**PASSAGE**:
So there will be some that are dependent on the carbon tax?

BROADBENT:

Yes, I'm sure there will be.

JOURNALIST:

Is there an expectation that some of the projects that the corporation may fund will fail?

BROADBENT:

There's never an expectation that things will fail but as a financier you have to be prepared to put in place stringent guidelines and goalposts and try to assist the project in progressing but some things don't turn out the way you planned.

JOURNALIST:

What happens in that case, from the corporation's point of view? Do you set yourself milestones and pull out if you think it's not going to get there?

BROADBENT:

Well, it's very hard to generalise about that and you'd know from financing experience, sometimes you ride through with the borrower or the project and sometimes you make an assessment that this isn't worth sticking with. But it is very much dependent on the particular circumstances of the transaction and the model that we have in mind is very much a co-financing model. So we're not there on our own making that assessment. It's a collective decision of the financiers if things start going wrong. What else, are we prepared to put further funds in, what are the factors that changed the dynamics or the feasibility project from when it was first approved.

JOURNALIST:

Ms Broadbent, can you talk us through the goalposts and the stringent criteria a little bit? What sort of things are you putting in place?

**GIVEN DATA**:
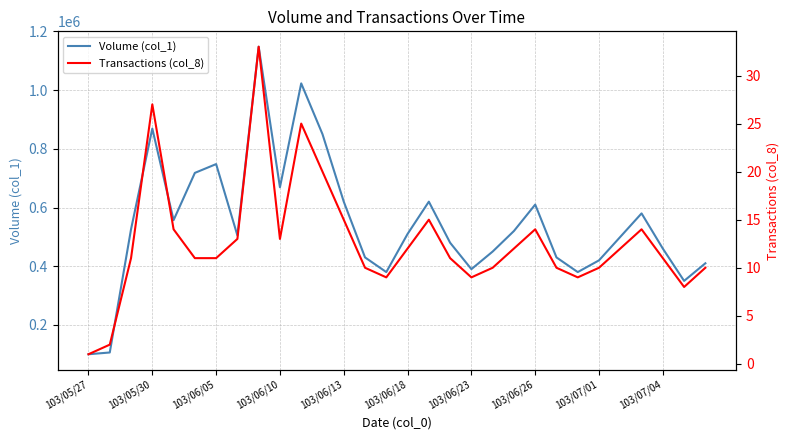

How many series are shown in this chart?

2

**TASK DESCRIPTION**: Quote the interview excerpt in full, word for word. The material is separate from the interview excerpt and unrelated to it.

**WRITTEN ANSWER**:
So there will be some that are dependent on the carbon tax?

BROADBENT:

Yes, I'm sure there will be.

JOURNALIST:

Is there an expectation that some of the projects that the corporation may fund will fail?

BROADBENT:

There's never an expectation that things will fail but as a financier you have to be prepared to put in place stringent guidelines and goalposts and try to assist the project in progressing but some things don't turn out the way you planned.

JOURNALIST:

What happens in that case, from the corporation's point of view? Do you set yourself milestones and pull out if you think it's not going to get there?

BROADBENT:

Well, it's very hard to generalise about that and you'd know from financing experience, sometimes you ride through with the borrower or the project and sometimes you make an assessment that this isn't worth sticking with. But it is very much dependent on the particular circumstances of the transaction and the model that we have in mind is very much a co-financing model. So we're not there on our own making that assessment. It's a collective decision of the financiers if things start going wrong. What else, are we prepared to put further funds in, what are the factors that changed the dynamics or the feasibility project from when it was first approved.

JOURNALIST:

Ms Broadbent, can you talk us through the goalposts and the stringent criteria a little bit? What sort of things are you putting in place?